Selected excerpt:
+ + + + +
Positive Technologies Investigation: New APT Group Attacks Multiple State Institutions

Positive Technologies Expert Security Center specialists have discovered an APT group, active since 2016, which has targeted state institutions in six different countries.

The experts discovered that government organizations in India (34 percent), Brazil and Kazakhstan (18 percent respectively), Russia and Thailand (12 percent respectively) and Turkey (6 percent) - all of which suffered damage as a result of the group’s attacks.  The attackers’ hack the network perimeter and inject a special program which gave them access to the victim's internal network. The investigation revealed that the attackers moved along the network either by exploiting Remote Code Execution vulnerability (MS17-010) or by using stolen credentials.

Denis Kuvshinov, Lead Specialist in Threat Analysis at Positive Technologies, commented on the attack: "These attacks succeeded largely because most of the utilities the group uses to move inside the network are widely used by the specialists everywhere for network administration. The group used publicly available utilities and exploit tools, such as SysInternals¹, Mimikatz²; EternalBlue, and EternalRomance³. Using these widely available tools, the attackers infected computers on the organization's LAN and stole confidential data."
+ + + + +
Action item:
Keep writing the report on the APT group that attacked state institutions, picking up right after the quote from Denis Kuvshinov.
+ + + + +
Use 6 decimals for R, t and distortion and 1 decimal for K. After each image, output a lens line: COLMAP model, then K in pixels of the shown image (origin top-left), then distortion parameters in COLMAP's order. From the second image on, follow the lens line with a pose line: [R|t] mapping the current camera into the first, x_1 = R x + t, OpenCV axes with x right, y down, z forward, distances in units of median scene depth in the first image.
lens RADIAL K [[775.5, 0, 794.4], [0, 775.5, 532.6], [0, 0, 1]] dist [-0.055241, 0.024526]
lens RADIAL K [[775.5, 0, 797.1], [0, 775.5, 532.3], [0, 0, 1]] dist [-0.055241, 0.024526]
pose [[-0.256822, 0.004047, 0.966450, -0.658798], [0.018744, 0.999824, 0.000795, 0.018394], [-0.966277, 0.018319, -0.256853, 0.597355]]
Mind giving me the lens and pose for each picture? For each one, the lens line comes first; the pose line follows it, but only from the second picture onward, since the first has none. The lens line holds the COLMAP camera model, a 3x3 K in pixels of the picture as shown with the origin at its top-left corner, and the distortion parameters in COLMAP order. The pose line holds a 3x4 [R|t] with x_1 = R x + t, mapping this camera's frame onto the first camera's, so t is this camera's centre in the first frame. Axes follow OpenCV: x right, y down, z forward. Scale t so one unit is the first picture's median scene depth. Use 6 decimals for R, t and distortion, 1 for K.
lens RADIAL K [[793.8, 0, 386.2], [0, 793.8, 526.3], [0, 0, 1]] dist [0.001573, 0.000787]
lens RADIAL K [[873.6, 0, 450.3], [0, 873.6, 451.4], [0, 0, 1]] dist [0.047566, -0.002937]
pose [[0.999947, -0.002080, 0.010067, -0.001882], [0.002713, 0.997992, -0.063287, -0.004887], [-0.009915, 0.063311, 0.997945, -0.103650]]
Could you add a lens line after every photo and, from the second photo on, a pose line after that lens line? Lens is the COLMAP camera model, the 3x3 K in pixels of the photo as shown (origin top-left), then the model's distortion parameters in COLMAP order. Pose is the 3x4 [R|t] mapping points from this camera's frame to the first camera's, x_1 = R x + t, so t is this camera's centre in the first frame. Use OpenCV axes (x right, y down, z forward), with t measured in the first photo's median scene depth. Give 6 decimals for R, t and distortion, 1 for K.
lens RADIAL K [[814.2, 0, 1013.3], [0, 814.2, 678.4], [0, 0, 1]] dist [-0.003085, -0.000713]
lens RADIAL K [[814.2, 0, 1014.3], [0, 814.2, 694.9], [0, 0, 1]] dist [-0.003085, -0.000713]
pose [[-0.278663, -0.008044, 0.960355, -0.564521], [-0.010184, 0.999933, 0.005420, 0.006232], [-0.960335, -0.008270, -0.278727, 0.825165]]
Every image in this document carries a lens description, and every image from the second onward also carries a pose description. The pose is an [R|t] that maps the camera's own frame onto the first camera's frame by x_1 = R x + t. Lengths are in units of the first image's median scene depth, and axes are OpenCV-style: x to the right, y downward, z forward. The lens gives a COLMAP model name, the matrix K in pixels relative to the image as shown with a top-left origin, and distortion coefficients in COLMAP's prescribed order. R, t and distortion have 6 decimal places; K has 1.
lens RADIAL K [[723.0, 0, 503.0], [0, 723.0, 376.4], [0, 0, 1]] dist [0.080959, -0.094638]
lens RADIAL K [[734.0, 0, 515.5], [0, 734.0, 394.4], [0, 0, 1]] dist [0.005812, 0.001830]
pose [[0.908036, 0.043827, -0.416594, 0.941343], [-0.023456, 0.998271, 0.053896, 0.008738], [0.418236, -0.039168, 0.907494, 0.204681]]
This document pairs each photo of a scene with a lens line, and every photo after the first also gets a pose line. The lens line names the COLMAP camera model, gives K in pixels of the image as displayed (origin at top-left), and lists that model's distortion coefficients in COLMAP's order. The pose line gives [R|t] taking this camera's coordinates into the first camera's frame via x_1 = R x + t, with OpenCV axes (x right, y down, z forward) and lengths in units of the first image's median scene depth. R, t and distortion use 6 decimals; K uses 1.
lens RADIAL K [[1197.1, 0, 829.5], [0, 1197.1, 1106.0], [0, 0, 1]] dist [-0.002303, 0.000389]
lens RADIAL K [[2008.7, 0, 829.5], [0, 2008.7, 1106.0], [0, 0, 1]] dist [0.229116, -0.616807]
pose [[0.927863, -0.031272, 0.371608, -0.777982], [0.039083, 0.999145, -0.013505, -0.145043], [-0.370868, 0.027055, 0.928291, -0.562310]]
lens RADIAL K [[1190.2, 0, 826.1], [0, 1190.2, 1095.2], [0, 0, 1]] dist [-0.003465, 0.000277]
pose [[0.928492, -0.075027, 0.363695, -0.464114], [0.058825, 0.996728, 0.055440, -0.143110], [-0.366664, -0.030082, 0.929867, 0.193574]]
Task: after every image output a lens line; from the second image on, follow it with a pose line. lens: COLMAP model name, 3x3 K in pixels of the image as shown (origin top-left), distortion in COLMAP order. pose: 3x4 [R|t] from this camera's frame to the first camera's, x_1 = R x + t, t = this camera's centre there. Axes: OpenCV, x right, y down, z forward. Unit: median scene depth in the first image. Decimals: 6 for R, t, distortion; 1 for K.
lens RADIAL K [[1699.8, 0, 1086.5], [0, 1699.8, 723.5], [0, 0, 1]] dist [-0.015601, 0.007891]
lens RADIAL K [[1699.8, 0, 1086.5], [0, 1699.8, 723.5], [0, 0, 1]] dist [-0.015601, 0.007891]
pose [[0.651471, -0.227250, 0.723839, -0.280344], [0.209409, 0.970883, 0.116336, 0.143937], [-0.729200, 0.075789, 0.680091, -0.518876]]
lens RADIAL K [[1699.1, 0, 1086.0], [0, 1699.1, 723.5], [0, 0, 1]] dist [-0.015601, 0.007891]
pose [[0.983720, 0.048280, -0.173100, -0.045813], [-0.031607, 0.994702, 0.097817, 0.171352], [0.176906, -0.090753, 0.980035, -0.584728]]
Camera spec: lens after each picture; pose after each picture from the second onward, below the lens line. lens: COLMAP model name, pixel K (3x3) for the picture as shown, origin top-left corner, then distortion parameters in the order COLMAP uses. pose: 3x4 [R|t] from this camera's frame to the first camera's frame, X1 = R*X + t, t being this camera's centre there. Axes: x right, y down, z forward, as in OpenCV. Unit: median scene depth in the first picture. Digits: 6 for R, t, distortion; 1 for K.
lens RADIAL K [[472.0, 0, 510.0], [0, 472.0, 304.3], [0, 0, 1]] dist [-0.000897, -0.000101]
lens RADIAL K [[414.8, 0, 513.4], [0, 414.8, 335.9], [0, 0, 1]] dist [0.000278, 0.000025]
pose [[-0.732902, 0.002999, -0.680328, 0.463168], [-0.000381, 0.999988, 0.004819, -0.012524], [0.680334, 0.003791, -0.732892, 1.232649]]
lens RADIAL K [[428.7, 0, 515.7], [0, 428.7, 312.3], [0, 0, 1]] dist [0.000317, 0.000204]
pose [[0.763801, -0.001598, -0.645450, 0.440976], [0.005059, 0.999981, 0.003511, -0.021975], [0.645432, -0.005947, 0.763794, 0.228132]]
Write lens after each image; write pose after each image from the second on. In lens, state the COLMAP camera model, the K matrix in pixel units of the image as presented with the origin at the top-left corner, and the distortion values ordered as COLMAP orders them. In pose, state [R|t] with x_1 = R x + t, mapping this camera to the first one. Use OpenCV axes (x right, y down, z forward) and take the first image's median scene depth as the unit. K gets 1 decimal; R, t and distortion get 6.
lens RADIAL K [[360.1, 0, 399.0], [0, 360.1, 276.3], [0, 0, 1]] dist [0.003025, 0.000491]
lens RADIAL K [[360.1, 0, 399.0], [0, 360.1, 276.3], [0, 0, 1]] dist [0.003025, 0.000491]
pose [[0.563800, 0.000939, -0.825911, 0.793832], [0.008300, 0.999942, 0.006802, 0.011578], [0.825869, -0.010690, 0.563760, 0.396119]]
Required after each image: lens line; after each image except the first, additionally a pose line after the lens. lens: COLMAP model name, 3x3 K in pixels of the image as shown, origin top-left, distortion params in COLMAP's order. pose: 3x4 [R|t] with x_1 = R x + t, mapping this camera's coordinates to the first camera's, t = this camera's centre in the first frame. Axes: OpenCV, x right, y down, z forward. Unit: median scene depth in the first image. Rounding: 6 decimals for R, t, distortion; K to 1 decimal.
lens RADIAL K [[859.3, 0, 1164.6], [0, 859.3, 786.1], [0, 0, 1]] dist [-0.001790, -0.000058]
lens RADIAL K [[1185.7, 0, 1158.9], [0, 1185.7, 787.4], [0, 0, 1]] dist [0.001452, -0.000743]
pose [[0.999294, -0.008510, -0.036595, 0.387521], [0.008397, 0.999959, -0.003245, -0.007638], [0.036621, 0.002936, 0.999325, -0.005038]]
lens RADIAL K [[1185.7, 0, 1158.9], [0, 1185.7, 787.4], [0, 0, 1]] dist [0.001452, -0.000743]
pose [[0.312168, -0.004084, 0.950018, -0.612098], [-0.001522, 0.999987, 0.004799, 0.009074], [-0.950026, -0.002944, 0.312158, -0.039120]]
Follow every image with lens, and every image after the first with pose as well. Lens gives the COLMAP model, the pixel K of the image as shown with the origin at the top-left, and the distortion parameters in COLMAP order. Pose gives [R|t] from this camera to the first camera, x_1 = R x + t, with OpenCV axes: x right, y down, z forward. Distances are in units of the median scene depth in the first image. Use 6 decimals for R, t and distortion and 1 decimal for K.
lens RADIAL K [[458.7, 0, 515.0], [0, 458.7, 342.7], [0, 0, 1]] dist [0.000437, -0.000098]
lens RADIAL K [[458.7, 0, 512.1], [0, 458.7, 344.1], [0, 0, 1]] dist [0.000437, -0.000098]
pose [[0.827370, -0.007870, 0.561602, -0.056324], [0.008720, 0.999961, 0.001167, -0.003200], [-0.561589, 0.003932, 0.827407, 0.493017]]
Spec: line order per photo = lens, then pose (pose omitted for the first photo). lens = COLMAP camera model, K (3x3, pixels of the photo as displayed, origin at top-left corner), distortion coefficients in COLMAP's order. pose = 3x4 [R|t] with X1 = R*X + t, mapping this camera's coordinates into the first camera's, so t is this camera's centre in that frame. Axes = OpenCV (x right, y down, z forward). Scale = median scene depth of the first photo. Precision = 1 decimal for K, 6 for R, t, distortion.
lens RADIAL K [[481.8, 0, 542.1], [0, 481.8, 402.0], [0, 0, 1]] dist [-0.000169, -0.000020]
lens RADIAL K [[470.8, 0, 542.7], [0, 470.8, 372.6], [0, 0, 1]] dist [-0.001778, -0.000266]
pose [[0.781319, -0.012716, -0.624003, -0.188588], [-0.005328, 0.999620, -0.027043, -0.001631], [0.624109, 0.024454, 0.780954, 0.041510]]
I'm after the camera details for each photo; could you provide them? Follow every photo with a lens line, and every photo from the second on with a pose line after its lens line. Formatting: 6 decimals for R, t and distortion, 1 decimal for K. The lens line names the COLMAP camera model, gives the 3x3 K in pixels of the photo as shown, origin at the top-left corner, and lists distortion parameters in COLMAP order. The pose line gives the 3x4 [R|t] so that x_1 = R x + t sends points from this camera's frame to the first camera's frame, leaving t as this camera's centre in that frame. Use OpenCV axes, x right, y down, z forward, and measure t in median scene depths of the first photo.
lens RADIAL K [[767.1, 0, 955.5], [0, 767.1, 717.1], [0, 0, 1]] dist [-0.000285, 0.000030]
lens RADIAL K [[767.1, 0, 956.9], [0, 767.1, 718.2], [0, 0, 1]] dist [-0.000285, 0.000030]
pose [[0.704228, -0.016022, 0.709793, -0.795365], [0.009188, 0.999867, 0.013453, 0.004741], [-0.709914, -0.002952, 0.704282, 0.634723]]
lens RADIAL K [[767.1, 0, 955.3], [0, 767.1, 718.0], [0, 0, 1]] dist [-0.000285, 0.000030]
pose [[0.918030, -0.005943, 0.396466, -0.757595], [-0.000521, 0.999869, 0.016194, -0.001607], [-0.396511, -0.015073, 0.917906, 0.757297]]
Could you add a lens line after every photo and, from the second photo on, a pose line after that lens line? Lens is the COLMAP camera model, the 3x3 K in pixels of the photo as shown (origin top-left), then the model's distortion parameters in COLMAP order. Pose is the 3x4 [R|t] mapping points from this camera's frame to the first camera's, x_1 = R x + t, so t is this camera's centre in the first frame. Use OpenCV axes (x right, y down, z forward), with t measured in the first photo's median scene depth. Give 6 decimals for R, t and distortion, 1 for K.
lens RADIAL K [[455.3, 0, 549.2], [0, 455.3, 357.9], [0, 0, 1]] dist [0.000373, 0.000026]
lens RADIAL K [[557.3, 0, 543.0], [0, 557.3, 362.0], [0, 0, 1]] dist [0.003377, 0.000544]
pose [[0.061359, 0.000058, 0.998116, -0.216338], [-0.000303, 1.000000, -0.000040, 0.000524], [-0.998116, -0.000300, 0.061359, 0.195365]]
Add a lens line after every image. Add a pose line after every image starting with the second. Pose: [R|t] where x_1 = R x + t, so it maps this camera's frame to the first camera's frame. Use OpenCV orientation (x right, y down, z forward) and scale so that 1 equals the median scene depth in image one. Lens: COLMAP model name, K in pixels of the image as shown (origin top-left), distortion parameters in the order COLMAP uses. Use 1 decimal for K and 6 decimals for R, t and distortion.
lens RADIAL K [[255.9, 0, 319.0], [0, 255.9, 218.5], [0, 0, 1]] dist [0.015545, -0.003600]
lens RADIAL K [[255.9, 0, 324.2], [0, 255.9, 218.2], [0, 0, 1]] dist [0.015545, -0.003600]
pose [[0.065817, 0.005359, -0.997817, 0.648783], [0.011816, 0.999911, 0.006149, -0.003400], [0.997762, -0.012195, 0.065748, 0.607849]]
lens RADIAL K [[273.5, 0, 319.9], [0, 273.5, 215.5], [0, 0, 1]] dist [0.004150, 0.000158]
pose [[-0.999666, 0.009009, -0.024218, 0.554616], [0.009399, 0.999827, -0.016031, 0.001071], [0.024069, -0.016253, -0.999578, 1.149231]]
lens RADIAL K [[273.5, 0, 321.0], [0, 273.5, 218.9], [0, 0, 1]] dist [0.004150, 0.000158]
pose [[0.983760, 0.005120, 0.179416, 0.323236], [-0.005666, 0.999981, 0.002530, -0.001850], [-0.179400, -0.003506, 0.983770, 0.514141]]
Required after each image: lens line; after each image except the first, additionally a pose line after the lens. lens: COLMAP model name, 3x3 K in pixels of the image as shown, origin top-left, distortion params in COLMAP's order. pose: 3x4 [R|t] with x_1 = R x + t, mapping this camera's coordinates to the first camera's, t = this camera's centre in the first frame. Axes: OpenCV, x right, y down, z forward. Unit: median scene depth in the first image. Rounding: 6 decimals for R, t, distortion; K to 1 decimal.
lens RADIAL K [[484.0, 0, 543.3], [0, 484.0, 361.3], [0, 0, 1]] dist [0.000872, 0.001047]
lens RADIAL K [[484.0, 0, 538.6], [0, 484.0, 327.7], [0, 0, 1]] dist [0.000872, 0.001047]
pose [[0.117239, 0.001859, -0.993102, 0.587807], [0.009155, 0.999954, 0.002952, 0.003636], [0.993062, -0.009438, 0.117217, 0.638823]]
+ + + + +
Answer section:
According to the experts at Positive Technologies, organizations can prevent such attacks by using specialised systems for deep traffic analysis. These systems facilitate the detection of suspicious activity at the early stages of the attackers' incursion into the LAN, and then will prevent the hackers from getting a foothold in the company infrastructure. In addition, monitoring of security incidents, along with perimeter and web applications protection, will also help in detecting and preventing these attacks.

The obtained data indicates that the discovered APT group is likely to be of Asian origin and is Chinese-speaking.  In one of the attacks the group used PlugX malware - traditionally used by many Chinese APT groups. They also used Byeby trojan, which was involved in the SongXY malware campaign in 2017. Also, in some of the attacks the hackers accidentally disclosed their real IP addresses, which belonged to Chinese providers.

For the full Positive Technologies report on Calypso APT click here.

 

  1. Legitimate Windows administration suite.
  2. Utility for obtaining user credentials, including password.
  3. Exploits for vulnerability MS17-010.